Obama wants to raise the federal tax on tobacco products.
I'm not generally a fan of raising taxes, but this plan sounds pretty good to me -- how about you?
I was part of a call this afternoon with Secretary of Education Arne Duncan, who gave more details on the plan.
If the initiative is successful, the federal government would partner with states, districts, preschool providers, and parents to ensure all children enter kindergarten academically on schedule. It would provide all low- and moderate-income 4-year-olds with high-quality preschool, and would give states incentives to serve even more 4-year-olds from middle class families. The initiative also promotes full-day kindergarten and high-quality early education programs for children under age four.
The President's budget also includes companion investments that would provide for home visits from nurses and social workers to families in need. The investments would also help preserve child care access and expand high-quality care for infants and toddlers through new Early Head Start-Child Care Partnerships.
The White House believes that the Preschool for All initiative will ultimately result in higher graduation rates, increased employment, better jobs, less reliance on public assistance, and lower crime as these preschoolers grow up.
"All of our proposals will be fully paid for and won't add a nickel to the nation's deficit," Sec. Duncan promised during the call. That's because the White House wants to fund this initiative by raising taxes on tobacco. Specifically, cigarette smokers could expect to pay a $.94 per package tax.
Well! There's never been a better time to stop smoking, has there?
The White House estimates the new tobacco tax would prevent 233,000 children from beginning to smoke.
"We must get better, we must get better faster, and we must get better even in these difficult economic times," Sec. Duncan concluded. He's right -- research shows that the US is 28th out of 38 nations that currently offer parents access to preschool.
Of course, there are critics of this plan, and of universal preschool.
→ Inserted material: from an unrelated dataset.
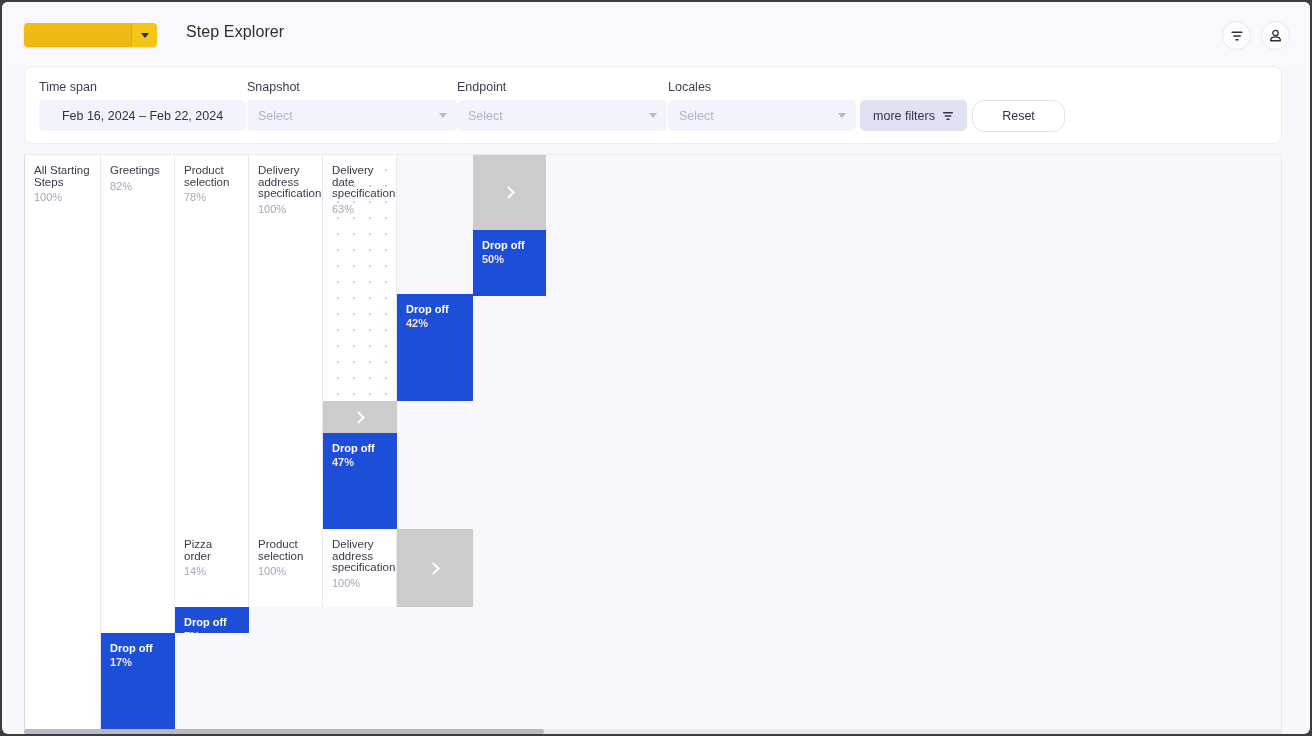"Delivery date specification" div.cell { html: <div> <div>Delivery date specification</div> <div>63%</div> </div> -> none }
The Washington Post has a great article listing the pros and cons of universal preschool here.
I personally like the idea of universal preschool. We reported recently on a low-income elementary school that's number one in the state of Ohio -- the teachers and administrators there believe that the TWO years of preschool their school offers has made a HUGE difference in students' testing scores, now that they're older.
What do you think of universal preschool? Do you like the idea of paying for it with higher taxes on tobacco?